One might think that these moments would be ones of intense emotions, imprinted on the mind because of their impact and importance. But more often than not, songs bring me back to mundane moments and seemingly banal snippets of my memory.
Vividly, I remember walking down CoRo listening to Pearl Jam’s “Hold On.” As I was walking to the stop to head into town, I saw two of my friends. After a brief smile and a wave, the interaction was over and I headed on my way. That is where the memory ends.
I remember sitting in my forced-triple room in Cheverus doing calculus homework listening to “Think” by Kaleida on repeat. I remember glancing out the window as the dry February air whipped tree branches and snow violently about. But the sun was shining. And I can almost picture the exact problem I was doing at the time.
During my senior year of high school, I remember walking into my house one day to be greeted by Frank Sinatra’s “Witchcraft” as Sinatra sings the verse, “And I’ve got no defense for it / The heat is too intense for it / What good would common sense for it do?” The memory seems to end as I place my keys on the table.
Further back I remember with the utmost clarity sitting on the bus on my way to school listening to Alice in Chain’s “Man in the Box.” As the bus rolled up to the next stop and rain continued to flood the street and more heated bodies began to pack into the seats, the windows began to fog.
Most of these seem like ordinary events in my eyes. This led me to wonder why I have them as memories. I suppose we never really know when we are forming memories, that is, when we are making lasting connections within our neural framework, but it still begs the question. Why did my subconscious value these moments?

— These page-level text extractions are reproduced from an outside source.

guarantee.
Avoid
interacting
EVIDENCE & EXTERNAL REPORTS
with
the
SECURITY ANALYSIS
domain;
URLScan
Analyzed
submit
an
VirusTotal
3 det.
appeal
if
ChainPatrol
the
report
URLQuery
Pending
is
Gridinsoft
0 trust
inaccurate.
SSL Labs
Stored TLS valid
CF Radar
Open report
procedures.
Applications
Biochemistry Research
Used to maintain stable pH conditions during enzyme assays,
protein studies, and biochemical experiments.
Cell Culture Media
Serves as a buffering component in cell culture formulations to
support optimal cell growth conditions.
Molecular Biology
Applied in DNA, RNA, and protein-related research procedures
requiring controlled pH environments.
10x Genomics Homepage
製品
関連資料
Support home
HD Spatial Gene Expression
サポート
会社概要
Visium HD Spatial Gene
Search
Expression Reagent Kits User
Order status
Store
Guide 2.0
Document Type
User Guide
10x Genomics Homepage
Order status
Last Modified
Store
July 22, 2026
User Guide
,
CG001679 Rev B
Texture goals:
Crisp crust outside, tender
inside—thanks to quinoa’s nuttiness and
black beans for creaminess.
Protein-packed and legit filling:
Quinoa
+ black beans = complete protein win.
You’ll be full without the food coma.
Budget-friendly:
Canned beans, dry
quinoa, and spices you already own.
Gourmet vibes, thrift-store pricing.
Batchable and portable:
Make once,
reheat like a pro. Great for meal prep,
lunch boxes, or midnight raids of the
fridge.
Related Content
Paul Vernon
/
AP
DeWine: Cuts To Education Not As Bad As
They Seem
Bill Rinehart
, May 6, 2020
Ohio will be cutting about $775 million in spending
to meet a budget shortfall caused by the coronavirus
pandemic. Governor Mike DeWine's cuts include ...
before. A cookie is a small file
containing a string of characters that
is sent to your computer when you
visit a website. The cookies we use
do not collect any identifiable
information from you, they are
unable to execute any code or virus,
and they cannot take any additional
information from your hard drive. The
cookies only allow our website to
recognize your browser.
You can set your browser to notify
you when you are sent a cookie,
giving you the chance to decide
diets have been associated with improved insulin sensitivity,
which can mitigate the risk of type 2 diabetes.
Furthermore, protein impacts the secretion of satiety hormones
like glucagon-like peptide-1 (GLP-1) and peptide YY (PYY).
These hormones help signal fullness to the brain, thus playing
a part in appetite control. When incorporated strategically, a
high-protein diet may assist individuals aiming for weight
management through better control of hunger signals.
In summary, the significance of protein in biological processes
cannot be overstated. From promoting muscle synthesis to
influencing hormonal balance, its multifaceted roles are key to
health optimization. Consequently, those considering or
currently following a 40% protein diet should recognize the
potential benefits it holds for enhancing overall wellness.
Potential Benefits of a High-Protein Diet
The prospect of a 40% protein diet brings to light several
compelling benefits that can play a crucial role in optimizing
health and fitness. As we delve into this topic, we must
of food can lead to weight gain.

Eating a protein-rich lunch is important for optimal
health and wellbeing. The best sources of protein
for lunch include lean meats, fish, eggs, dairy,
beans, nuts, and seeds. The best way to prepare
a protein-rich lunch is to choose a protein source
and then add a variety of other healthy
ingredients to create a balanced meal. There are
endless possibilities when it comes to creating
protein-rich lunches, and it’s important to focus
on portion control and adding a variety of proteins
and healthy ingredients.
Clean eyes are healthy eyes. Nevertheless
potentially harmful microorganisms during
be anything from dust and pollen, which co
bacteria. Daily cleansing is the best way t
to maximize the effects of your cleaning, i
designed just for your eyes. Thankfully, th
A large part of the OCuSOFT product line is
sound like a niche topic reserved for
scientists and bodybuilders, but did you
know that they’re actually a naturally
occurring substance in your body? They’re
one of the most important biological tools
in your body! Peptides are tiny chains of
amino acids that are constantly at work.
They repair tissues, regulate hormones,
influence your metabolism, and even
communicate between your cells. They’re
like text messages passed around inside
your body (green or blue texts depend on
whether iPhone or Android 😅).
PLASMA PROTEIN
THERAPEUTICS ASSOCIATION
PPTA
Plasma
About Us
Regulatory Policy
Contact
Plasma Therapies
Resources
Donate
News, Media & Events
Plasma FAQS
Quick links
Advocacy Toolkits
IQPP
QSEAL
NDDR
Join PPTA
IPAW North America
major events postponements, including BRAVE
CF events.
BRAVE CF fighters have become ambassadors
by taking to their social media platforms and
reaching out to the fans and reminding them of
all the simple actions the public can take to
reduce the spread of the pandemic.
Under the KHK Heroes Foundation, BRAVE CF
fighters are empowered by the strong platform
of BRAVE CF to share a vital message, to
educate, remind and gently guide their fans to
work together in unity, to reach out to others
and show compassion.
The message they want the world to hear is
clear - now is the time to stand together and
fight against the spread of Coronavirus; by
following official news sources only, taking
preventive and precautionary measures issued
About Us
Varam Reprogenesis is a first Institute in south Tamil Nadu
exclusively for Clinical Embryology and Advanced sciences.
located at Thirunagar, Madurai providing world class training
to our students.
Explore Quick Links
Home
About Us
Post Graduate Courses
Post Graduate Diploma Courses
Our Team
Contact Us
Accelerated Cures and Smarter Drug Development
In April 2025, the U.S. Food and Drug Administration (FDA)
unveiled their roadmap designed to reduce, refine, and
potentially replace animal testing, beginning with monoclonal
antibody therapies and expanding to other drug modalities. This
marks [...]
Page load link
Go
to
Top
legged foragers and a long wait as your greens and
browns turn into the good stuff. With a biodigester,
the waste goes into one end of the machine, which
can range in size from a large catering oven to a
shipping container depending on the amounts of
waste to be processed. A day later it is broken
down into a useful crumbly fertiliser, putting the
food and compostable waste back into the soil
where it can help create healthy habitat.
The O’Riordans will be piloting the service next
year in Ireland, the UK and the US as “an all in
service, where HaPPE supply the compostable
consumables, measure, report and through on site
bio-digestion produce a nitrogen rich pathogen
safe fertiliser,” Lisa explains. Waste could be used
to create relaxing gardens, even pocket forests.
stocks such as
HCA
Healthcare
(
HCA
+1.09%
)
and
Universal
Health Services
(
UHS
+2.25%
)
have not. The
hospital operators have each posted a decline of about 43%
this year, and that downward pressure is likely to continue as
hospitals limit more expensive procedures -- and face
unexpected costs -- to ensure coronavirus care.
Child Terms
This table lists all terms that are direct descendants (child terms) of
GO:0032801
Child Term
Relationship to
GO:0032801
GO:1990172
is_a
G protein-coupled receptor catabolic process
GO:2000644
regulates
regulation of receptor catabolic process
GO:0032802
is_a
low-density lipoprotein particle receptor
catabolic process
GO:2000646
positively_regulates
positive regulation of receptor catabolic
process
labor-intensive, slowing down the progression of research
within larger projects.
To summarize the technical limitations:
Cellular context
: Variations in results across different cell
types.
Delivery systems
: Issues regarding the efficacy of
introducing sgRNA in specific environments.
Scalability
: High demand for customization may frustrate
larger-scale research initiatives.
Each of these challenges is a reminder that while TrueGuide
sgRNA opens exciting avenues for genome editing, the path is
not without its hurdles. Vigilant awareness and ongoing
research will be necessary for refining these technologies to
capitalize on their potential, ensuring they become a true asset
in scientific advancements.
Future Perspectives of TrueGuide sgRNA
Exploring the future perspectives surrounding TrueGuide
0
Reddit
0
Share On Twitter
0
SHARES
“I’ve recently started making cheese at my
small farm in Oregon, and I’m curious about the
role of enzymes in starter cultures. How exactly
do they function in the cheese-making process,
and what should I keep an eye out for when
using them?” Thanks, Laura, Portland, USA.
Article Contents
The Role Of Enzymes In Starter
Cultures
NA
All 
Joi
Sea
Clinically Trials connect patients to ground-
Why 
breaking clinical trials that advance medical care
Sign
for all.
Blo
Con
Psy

When thinking of memories, I believe we often consider the circumstances around what we were doing in those moments. The things we recall are everything happening around us. These are family gatherings, holidays, and graduations. But those things are just tethers to the emotional state we were in. For memories, the most valuable aspect of these small recollections is the tether to the emotional world. We can recreate the circumstances, but the memory is used to link to a unique emotional state.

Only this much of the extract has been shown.